Rating: 4.5 out of 5
THE Godzilla franchise now seems to be shared between Japan and Hollywood with decidedly mixed results. But while American output has ranged from good (Gareth Edwards' 2014 entry), to bad (Godzilla vs Kong) to downright ugly (Godzilla x Kong: The New Empire), Japan has been biding its time to finally deliver an out and out classic.
Godzilla Minus One, written and directed by Takashi Yamazaki, eschews the Hollywood approach of doubling or even tripling down on the destruction and mayhem, and opts to put human emotion first.
It also shies away from turning its central monster into anything resembling a hero - rather, Godzilla here is a beast with a God-like ability to wreak misery and death.
Setting the film in the immediate aftermath of World War II also gives it extra depth and interest, showing as it does how Japan struggled to pick itself up from the disappointment (and shame) of defeat, as well as the horror of being bombed into submission.
It's an eye-opening and thought-provoking approach to storytelling that heightens the film's emotional reach.
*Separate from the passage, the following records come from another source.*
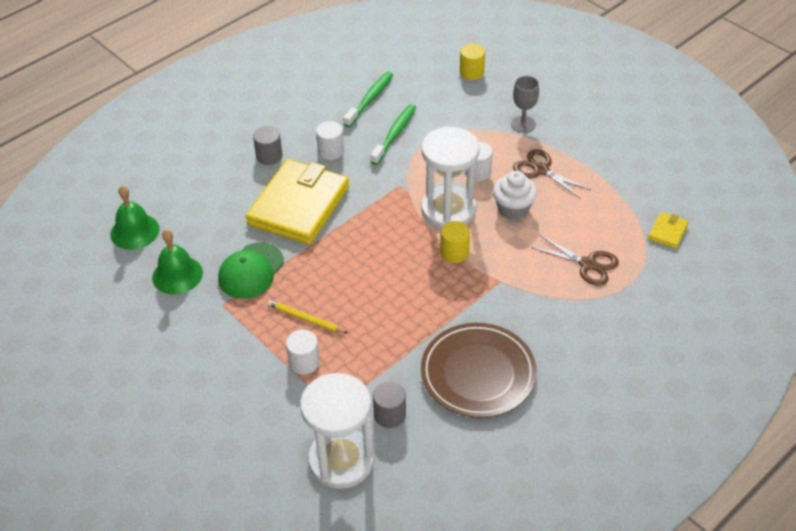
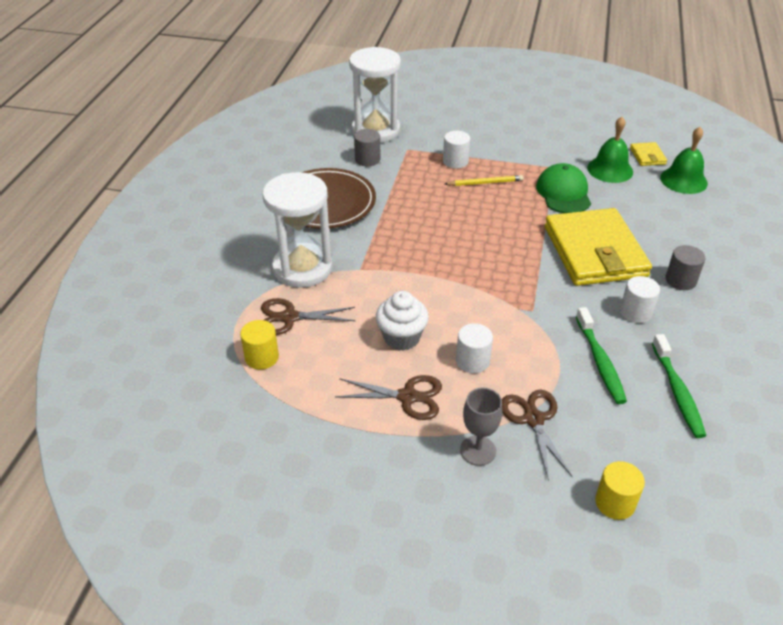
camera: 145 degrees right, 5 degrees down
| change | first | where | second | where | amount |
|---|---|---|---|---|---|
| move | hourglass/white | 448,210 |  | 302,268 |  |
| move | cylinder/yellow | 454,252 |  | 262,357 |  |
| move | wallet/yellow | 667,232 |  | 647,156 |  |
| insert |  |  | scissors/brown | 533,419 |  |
Indeed, Minus One starts during the very last days of the war, as its main protagonist Shikishima (Ryunosuke Kamiki) opts out of a kamikaze mission, overcome by fear and an overriding desire to live, and lands on Odo island (a clever early nod to Godzilla lore) to fix a made-up engine failure.
However, his safe haven proves far from that when Godzilla arrives and wreaks havoc, killing almost all of the engineers who reside there.
Disgraced and ashamed, Shikishima finally makes it back to Tokyo to find it burned and all but destroyed by the Allied firebombing. His parents are also dead, while his home has been reduced to a pile of matchsticks.
Reluctantly, he builds a makeshift family with a young woman called Noriko (Minami Hamabe), who has also lost everything, and a baby named Akiko (played by Sae Nagatani as a three-year-old), whom Noriko was charged with looking after when she saw Akiko’s mother die in a bomb shelter.
Their tentative happiness is eventually threatened by the return of Godzilla, who has grown and become angrier, prompting Shikishima to join the fight back against it. But tragedy never seems far away...
It's this uncertainty that lends Godzilla Minus One such urgency and potency, keeping viewers absolutely gripped throughout. The sense of loss is palpable, as is the desperation and despair that must have been inherent in post-war Japan.
Yamazaki's direction offers intriguing insight into what life must have been like, while contemplating big issues of life and death, power and the abuse of it by Japanese authorities and the futility inherent in dying with honour (kamikaze-style), as opposed to staying alive and overcoming the struggle of everyday life.
It also treats its main creature as a monster akin to Jaws - a force of nature, which can strike ruthlessly and without compassion. The flim's scenes of destruction are terrifyingly impressive (much like the creature effects themselves) and fully deserving of the Oscar bestowed upon them.
But most impressively, they're not desensitising or voyeuristic in the way that some Hollywood movies fetishize destruction.
And yet, for all the despair and fear on display, there is a keen sense of hope, too, which enables the film's final moments to resonate so deeply. It's not overbearing in its seriousness, or contrived in its capacity to tug at the heart-strings.
Rather, it earns its victories and feels all the more emotionally enriching for it. Godzilla Minus One is a genuinely impressive achievement.